1. And, this helps me personally to remember: if the Dems nominate Hillary, I do have a "sane" spoiler vote that still represents my convictions. I'm not saying I would, but the fact I could is very reassuring. Especially since I do want to forcibly relocate every Dem in Florida for the primary stunt.

2. Nader is all about the Greens, not the Dems. His persistence has more to do with challenging the two-party state than Nader's ego.

But, really, as said on MTP (which had some excellent arguments for once), if egomania was a deal breaker, we could never elect a prez!

bjkeefe said...


Regarding your first point, I can only say I hope you live in a locality where the race for the electoral votes won't be close. As bad as Hillary is, or might be, she is still light-years better than St. Maverick. I sympathize with your protest vote, but I hope you'll reconsider if things get close.

Regarding your second: I dunno. Following from my argument in the original post, I'd buy such an attitude more if Nader participated in the primaries, even if he really believes the two-party system is the main problem. He could run for the Democratic nomination and then run as a third-party candidate if (when) he didn't win, and I'd find that a lot more credible. It doesn't take a ton of money to participate at least through Iowa and New Hampshire, and as Mike Huckabee showed, you're guaranteed to get plenty of press attention while so doing.
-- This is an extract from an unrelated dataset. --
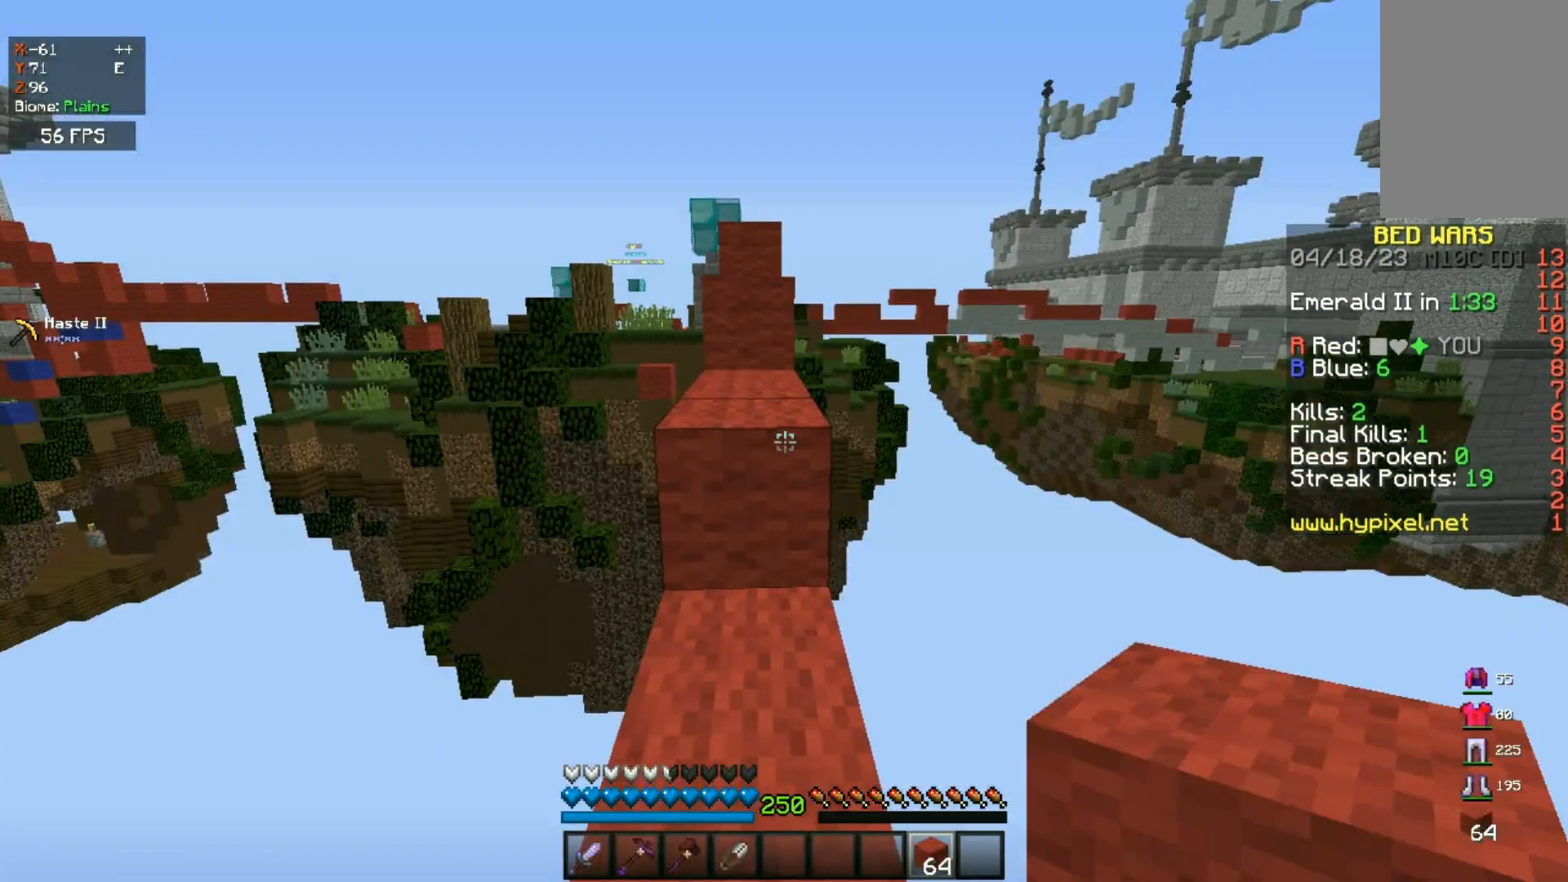
{"keys": ["w"], "mouse": [], "events": [[117, "space", "down"], [417, "space", "up"]]}
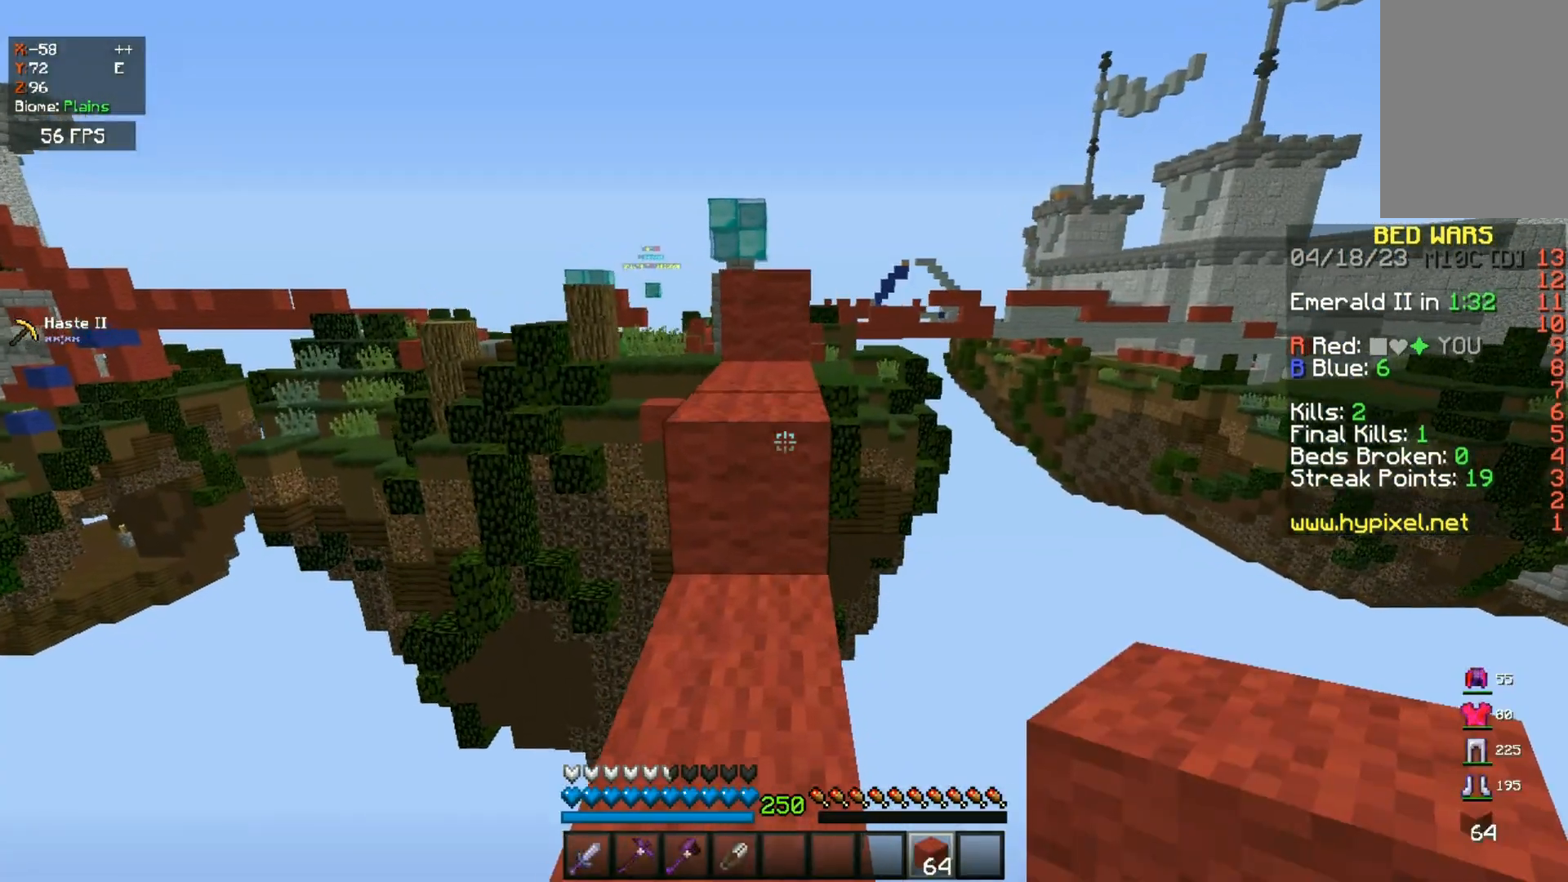
{"keys": ["a", "space", "w"], "mouse": [], "events": [[200, "space", "down"], [367, "a", "down"]]}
To jump into the fray only during the general smacks of a publicity stunt, at best, and suggests a spoiled child who won't play by the rules, if I want to be less charitable.

I don't think he is purely ego-driven, at least not to the extent of, say, Ross Perot, but I do think he's got an inflated sense of the worth of his own take on how to fix the problems with our political system. What Obama said about him -- "My sense is that Mr. Nader is somebody who, if you don't listen and adopt all of his policies, thinks you're not substantive" -- certainly rang true.

As a test of ego, imagine the following: Bloomberg says he wants to run, he'll pay all the bills, adopt every plank in Nader's program, and he wants Nader to be his VP. Think Ralph would accept?

Adam said...

At least Perot got more than 10% of the vote once.

bjkeefe said...

Your statement seems to imply that the voting public's momentary tastes are always worthy, a premise I dismiss out of hand.

Adam said...

Not really what I was getting at.

My point was more that at least Perot's egomania was grounded in the reality that not only did he play a roil as a spoiler in a super-tight election, but that he actually managed to build his own constituency (which you and I both find highly questionable) that was able to obtain the votes of nearly 19% of the electorate.

I don't doubt his megalomania, but at least the facts on the ground were more conducive to him rationally arguing that he was successfully building a political third way, and would seem to have justified his decision to run again in '96.

And further, after worse results the second time around he finally did pack it in.

None of these elements can Nader claim; he has never generated anything but a tiny amount of political support from a fraction of the electorate clearly aligned with most of his own interests, and yet he persists in running in election after election.

Compared to Nader, Perot looks like humble, frankly.

bjkeefe said...

Ah, now I see what you meant. Good points about his ability to build a constituency, and the justification from that for a second run.

And given that he did win 19% of the vote, it's probably fair to say that not everyone who voted for him was a moron. I do know one or two people who joined his party, one of them even running for office as the candidate for United We Stand. (He's not my friend as much anymore -- too many fund-raising letters. ;^) )

I don't know if I'd go so far as to say Nader "never generated anything but a tiny amount of political support," though. Wikipedia gives some non-trivial numbers, and no one will ever forget that he won enough in 2000 to be a spoiler.

But ultimately, I cannot disagree that Nader's ego probably dwarfs even Perot's.